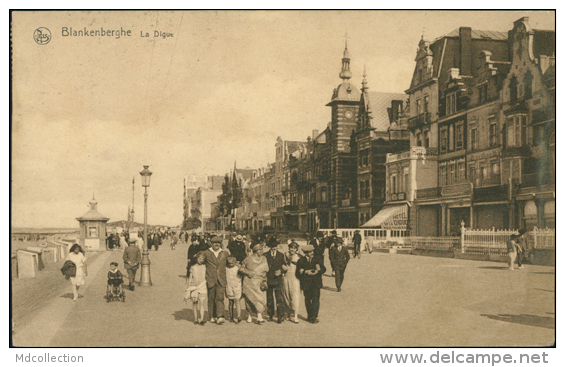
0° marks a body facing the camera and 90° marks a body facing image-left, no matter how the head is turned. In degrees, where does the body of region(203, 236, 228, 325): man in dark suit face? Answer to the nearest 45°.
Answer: approximately 0°

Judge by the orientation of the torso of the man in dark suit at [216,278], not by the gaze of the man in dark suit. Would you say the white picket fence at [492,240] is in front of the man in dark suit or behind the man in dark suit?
behind
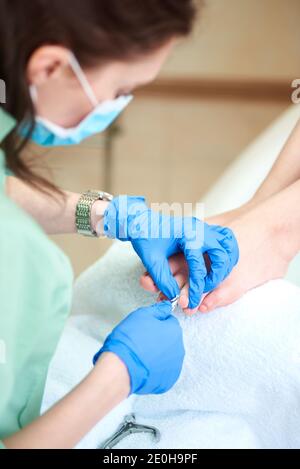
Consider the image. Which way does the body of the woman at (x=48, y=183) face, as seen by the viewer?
to the viewer's right
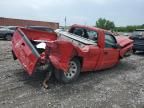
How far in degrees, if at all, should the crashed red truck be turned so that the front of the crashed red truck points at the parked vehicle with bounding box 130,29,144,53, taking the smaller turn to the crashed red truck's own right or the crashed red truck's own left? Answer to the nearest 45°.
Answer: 0° — it already faces it

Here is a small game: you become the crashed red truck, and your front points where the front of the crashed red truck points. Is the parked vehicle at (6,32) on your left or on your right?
on your left

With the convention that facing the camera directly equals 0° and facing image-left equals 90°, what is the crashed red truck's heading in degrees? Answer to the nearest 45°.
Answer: approximately 225°
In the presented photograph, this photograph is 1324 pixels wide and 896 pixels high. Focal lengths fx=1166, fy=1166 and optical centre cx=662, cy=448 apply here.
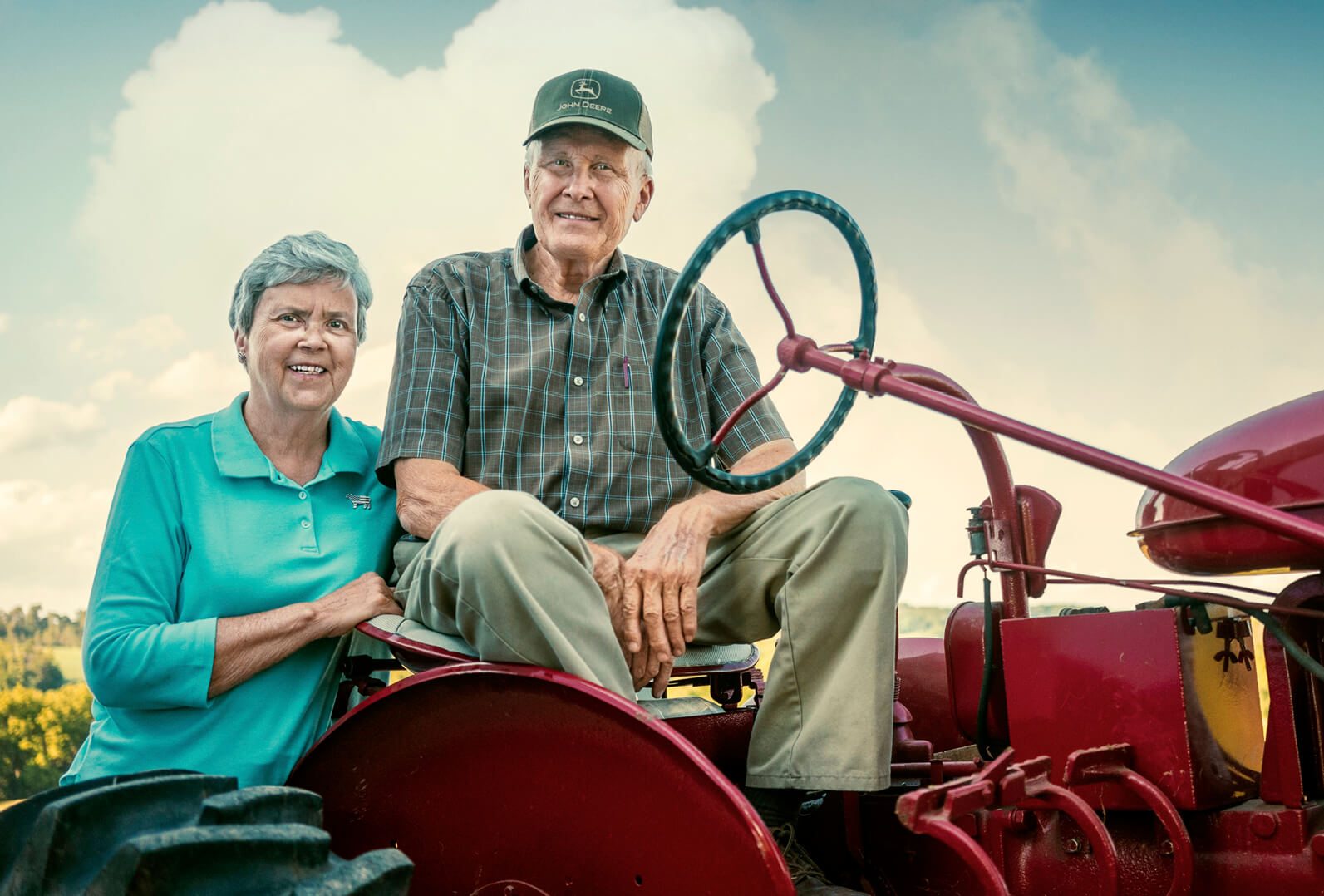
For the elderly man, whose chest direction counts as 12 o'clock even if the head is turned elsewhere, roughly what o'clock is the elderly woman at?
The elderly woman is roughly at 3 o'clock from the elderly man.

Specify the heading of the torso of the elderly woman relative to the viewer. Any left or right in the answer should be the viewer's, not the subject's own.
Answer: facing the viewer and to the right of the viewer

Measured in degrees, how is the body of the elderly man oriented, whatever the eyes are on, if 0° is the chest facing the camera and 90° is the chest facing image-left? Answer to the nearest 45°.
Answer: approximately 0°

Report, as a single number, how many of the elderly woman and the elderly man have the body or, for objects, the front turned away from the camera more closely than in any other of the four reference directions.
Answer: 0

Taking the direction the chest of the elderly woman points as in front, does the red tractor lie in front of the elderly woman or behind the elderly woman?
in front
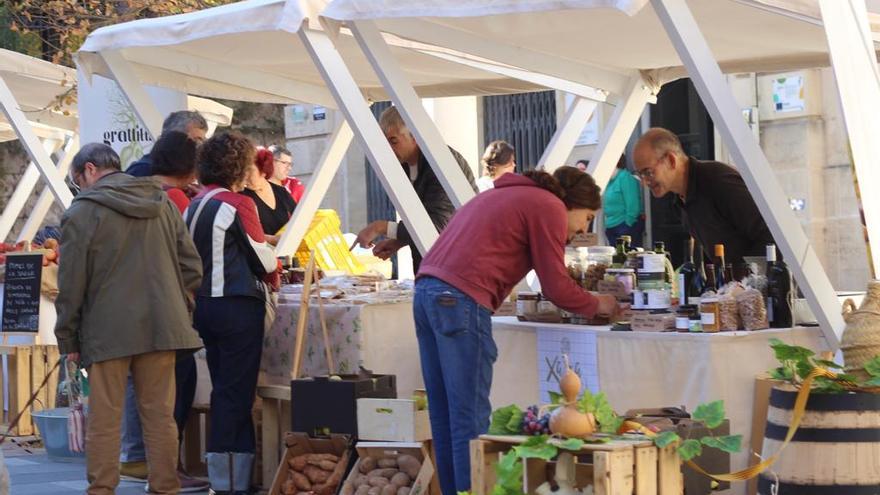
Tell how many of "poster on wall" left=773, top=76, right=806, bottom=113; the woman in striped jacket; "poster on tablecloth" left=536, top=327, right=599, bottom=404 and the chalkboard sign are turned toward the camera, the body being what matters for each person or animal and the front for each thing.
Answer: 3

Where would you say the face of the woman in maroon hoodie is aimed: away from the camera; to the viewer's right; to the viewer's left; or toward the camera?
to the viewer's right

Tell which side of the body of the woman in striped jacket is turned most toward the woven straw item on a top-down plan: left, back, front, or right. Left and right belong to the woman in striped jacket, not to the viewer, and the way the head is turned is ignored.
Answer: right

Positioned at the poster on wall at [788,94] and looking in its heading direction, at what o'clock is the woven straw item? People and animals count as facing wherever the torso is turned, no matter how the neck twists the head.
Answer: The woven straw item is roughly at 12 o'clock from the poster on wall.

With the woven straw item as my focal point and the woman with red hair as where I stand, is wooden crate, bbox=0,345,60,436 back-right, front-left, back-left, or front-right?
back-right

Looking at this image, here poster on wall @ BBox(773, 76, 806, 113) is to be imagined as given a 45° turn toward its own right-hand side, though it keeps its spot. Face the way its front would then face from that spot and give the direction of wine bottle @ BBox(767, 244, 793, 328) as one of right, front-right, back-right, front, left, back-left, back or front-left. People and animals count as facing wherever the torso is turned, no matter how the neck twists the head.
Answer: front-left

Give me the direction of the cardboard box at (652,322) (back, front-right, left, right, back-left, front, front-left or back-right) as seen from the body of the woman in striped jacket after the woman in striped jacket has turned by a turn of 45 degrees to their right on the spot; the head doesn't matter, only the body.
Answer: front-right

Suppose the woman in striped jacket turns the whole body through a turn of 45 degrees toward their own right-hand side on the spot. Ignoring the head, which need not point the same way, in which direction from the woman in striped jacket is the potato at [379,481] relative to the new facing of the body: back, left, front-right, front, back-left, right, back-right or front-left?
front-right

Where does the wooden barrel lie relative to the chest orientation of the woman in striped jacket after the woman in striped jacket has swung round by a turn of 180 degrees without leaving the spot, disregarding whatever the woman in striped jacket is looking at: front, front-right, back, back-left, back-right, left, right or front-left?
left

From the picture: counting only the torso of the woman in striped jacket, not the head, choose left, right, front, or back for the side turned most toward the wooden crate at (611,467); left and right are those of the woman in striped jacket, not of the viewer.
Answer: right

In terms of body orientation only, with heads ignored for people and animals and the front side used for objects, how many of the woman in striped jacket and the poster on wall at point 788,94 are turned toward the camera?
1

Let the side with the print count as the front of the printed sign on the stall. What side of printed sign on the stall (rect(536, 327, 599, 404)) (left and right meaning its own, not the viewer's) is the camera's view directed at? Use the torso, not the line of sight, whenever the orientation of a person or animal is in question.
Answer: front

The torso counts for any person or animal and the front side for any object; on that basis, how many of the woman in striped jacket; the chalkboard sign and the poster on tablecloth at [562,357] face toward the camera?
2

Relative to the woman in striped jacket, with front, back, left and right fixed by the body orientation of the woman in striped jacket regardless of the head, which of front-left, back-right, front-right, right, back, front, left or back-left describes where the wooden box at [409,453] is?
right
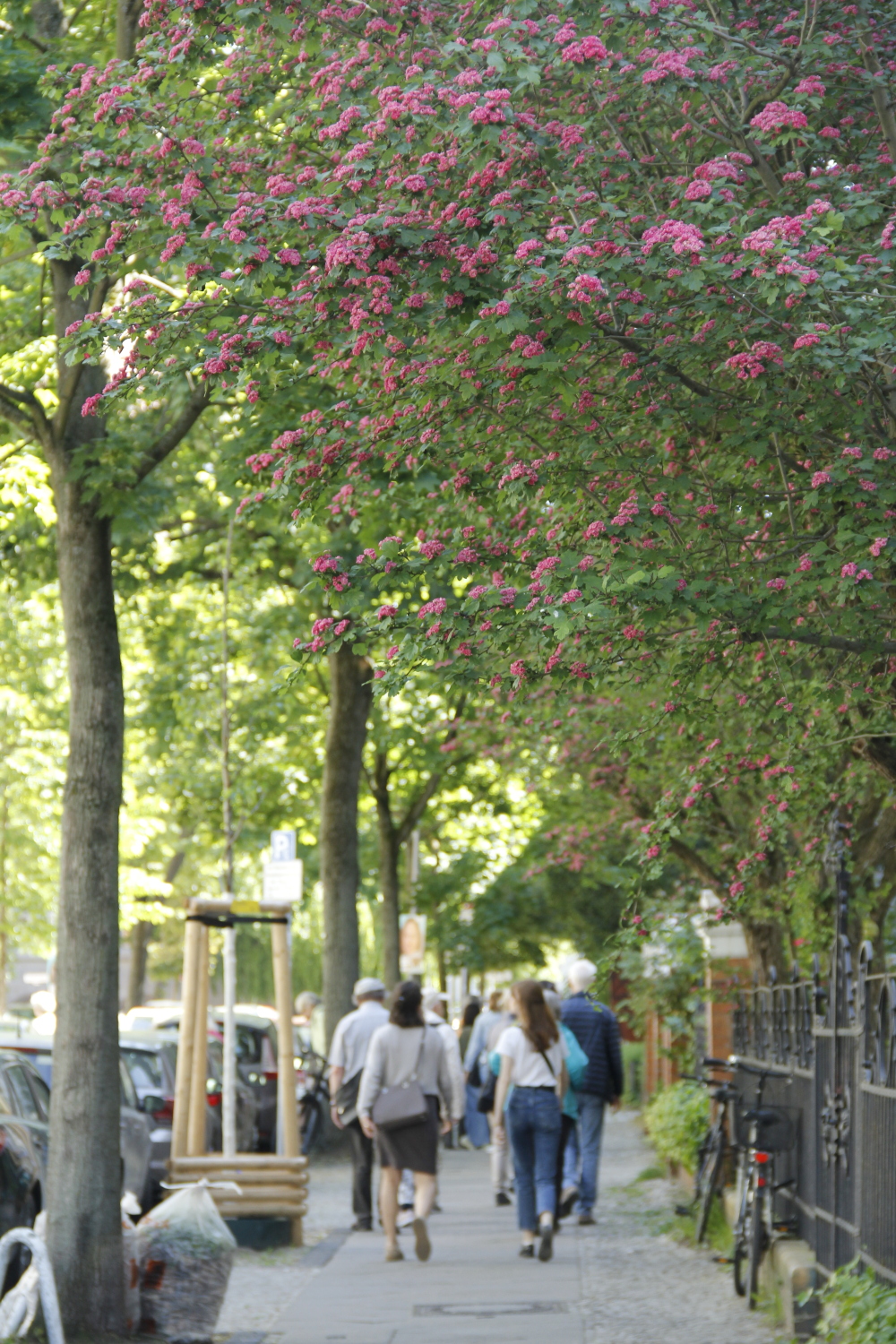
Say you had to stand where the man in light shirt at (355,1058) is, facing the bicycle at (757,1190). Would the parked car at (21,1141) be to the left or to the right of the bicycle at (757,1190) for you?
right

Exercise directions
An acceptable answer consists of the lines above from the one holding "Relative to the woman" to the end of the data, repeated exactly and containing no pictures.

Solution to this exercise
Relative to the woman in striped jacket, with front, back, left and right fixed by the body orientation of the woman in striped jacket regardless of the head, which of front-left, back-right, front-right, right, back, front, left or back-left describes where the wooden box at [409,453] is?
right
Say you had to stand where the man in light shirt at (355,1058) is, facing the bicycle at (757,1190). Would the parked car at (21,1141) be to the left or to the right of the bicycle at (757,1190) for you?
right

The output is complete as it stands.